The Beatles legend's 70th birthday is marked by a major reissue campaign

By Simon Vozick-Levinson
October 01, 2010 at 04:00 AM EDT

John Lennon’s 70th birthday this Oct. 9 ought to have been a chance to absorb whatever new sounds he was making as he entered old age. Since that is sadly impossible, why not honor his memory by listening again to the eight albums he recorded under his own name? A handsome if pricey new 11-CD box set presents all eight in freshly remastered form, plus another disc of slipshod demos and one more of non-album singles. (Also available is a separate new four-disc set that groups 72 songs thematically, as well as yet another one-disc hits compilation.) The reissues are also sold individually — or maybe you’d prefer to dig out the perfectly serviceable remasters that each album already received over the past 10 years. But however you choose to consume it, the time has never been better to rediscover the unpredictable, challenging music Lennon recorded in his 30s.
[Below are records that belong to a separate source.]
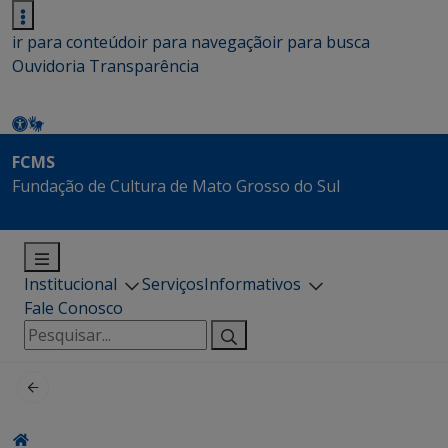
ir para conteúdo
ir para navegação
ir para busca
Ouvidoria
Transparência
FCMS
Fundação de Cultura de Mato Grosso do Sul
Institucional
Serviços
Informativos
Fale Conosco
Pesquisar
por:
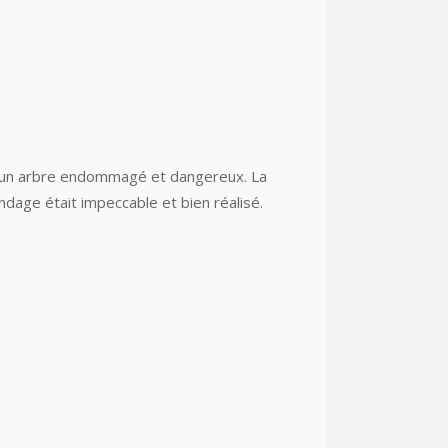
r un arbre endommagé et dangereux. La
ndage était impeccable et bien réalisé.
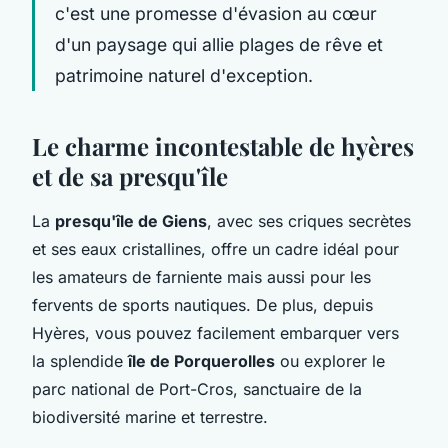
c'est une promesse d'évasion au cœur
d'un paysage qui allie plages de rêve et
patrimoine naturel d'exception.
Le charme incontestable de hyères
et de sa presqu'île
La
presqu'île de Giens
, avec ses criques secrètes
et ses eaux cristallines, offre un cadre idéal pour
les amateurs de farniente mais aussi pour les
fervents de sports nautiques. De plus, depuis
Hyères, vous pouvez facilement embarquer vers
la splendide
île de Porquerolles
ou explorer le
parc national de Port-Cros, sanctuaire de la
biodiversité marine et terrestre.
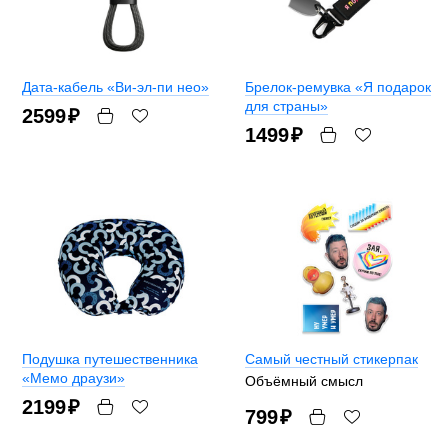
Дата-кабель «Ви-эл-пи нео»
Брелок-ремувка «Я подарок
для страны»
2599
₽
1499
₽
Подушка путешественника
Самый честный стикерпак
«Мемо драузи»
Объёмный смысл
2199
₽
799
₽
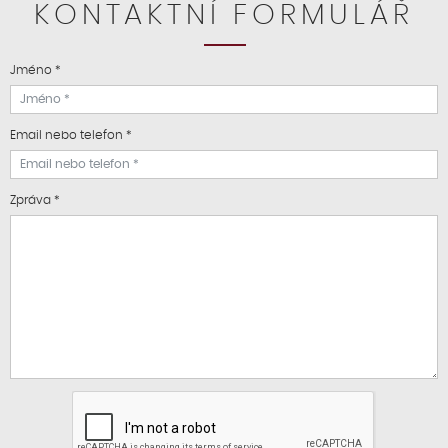
KONTAKTNÍ FORMULÁŘ
Jméno *
Email nebo telefon *
Zpráva *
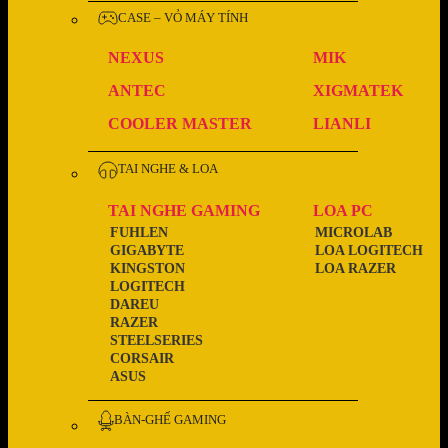
CASE – VỎ MÁY TÍNH
NEXUS
MIK
ANTEC
XIGMATEK
COOLER MASTER
LIANLI
TAI NGHE & LOA
TAI NGHE GAMING
LOA PC
FUHLEN
MICROLAB
GIGABYTE
LOA LOGITECH
KINGSTON
LOA RAZER
LOGITECH
DAREU
RAZER
STEELSERIES
CORSAIR
ASUS
BÀN-GHẾ GAMING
Lennon kicked off his post-Beatles career with back-to-back classics. Renouncing the band’s all-you-need-is-love optimism, he channeled his inner turmoil after the breakup into confrontational rock and introverted folk for 1970’s Plastic Ono Band. ”I don’t believe in Beatles,” he stated flatly on ”God.” Rough recordings from this era dominate the new box set’s demo disc; his hoarse delivery of that line on an early take of ”God” drives home just how ragged he was feeling.

Lennon followed that blast of shell-shocked honesty with an equally surprising return to pop uplift on 1971’s Imagine. Along with the sublime title track, songs like ”Jealous Guy” and ”Oh My Love” are as gorgeous and openhearted as anything the Beatles did. Together, these two discs — both essential parts of any serious record collection, and now sounding warmer and richer than ever — proved incontrovertibly that he was capable of greatness on his own.

But what to make of the four that followed? Emboldened by these triumphs, Lennon spent the next few years indulging seemingly every nutty idea that flashed across his brain. He vented radical politics on 1972’s Some Time in New York City (co-credited to wife Yoko Ono), pursued trippy tangents on 1973’s Mind Games, flirted with disco on 1974’s Walls and Bridges, and covered his favorite oldies in a boozy howl on 1975’s Rock ‘n’ Roll. Casual listeners should stick to the highlights on the new best-ofs. But digging deeper, particularly into the lushly remastered Mind Games and Walls and Bridges, will yield a wealth of beautiful and bizarre obscurities for more advanced Lennonites. Even when he didn’t quite achieve his far-ranging ambitions during this period, it’s fascinating to hear him try.

After taking five years off to raise his son Sean, Lennon resurfaced in 1980 with some of his most resonant songs ever. Double Fantasy, a tribute to domesticity created in close collaboration with Ono, would have merited all its plaudits even without the added poignancy of his murder three weeks after its release. A bonus disc included with the new reissue (though — stick with us here! — not the box set) presents Double Fantasy in ”stripped down” form, minus many vocal and instrumental overdubs. Appreciators of the album shouldn’t miss this intimate alternate mix — but be warned: Hearing Lennon’s barely adorned voice sing about how much he loved his family on songs like ”Woman” and ”Watching the Wheels” can be truly heartbreaking.

Lennon’s planned follow-up, Milk and Honey, completed posthumously by Ono and released in 1984, rounds out the reissue campaign. Experiencing it again in context only adds to the impression that a midcareer renaissance was just beginning. That sense looms over all of Lennon’s solo output, in fact, giving the tunes a faint tragic cast even at their most purely joyful. The interrupted arc of the albums inside the box set’s pristine white cube makes it clear that he was nowhere near finished making music when a bullet forced him to stop.

For the millions of fans still grieving, the best and only consolation is to keep immersing themselves in the complicated catalog he left behind, year after year, decade after decade. Listen enough times and you might be able to imagine another, fairer world where his musical journey didn’t have to end so soon.